**ENTRIES PROVIDED:**
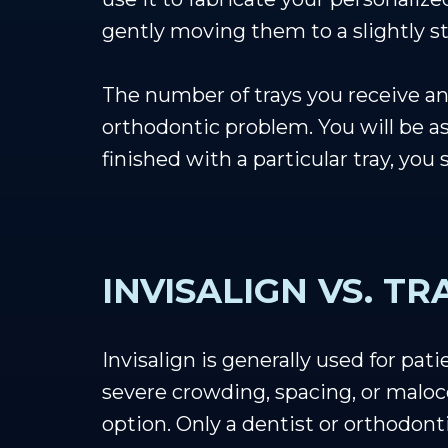
gently moving them to a slightly st
The number of trays you receive and
orthodontic problem. You will be a
finished with a particular tray, you
INVISALIGN VS. T
Invisalign is generally used for pa
severe crowding, spacing, or malocc
option. Only a dentist or orthodont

**EXERCISE DETAILS:** Output the listing above exactly, pictures omitted.

**SOLUTION TO THIS TASK:**
gently moving them to a slightly st
The number of trays you receive and
orthodontic problem. You will be a
finished with a particular tray, you
INVISALIGN VS. T
Invisalign is generally used for pa
severe crowding, spacing, or malocc
option. Only a dentist or orthodont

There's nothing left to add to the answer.